Top of DATA EXTRACTS

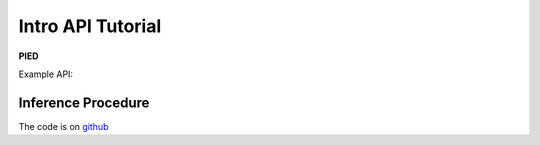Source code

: .. _sec_api_tutorial:

==================
Intro API Tutorial
==================

**PIED**

Example API::

Inference Procedure
===================


The code is on `github <https://github.com/isaacovercast/PIED>`_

Bottom of DATA EXTRACTS

• TASK BRIEF: Copy out all the data exactly. The images should not appear in the copy.

• RESPONSE TO THE EXERCISE:
Source code

: .. _sec_api_tutorial:

==================
Intro API Tutorial
==================

**PIED**

Example API::

Inference Procedure
===================


The code is on `github <https://github.com/isaacovercast/PIED>`_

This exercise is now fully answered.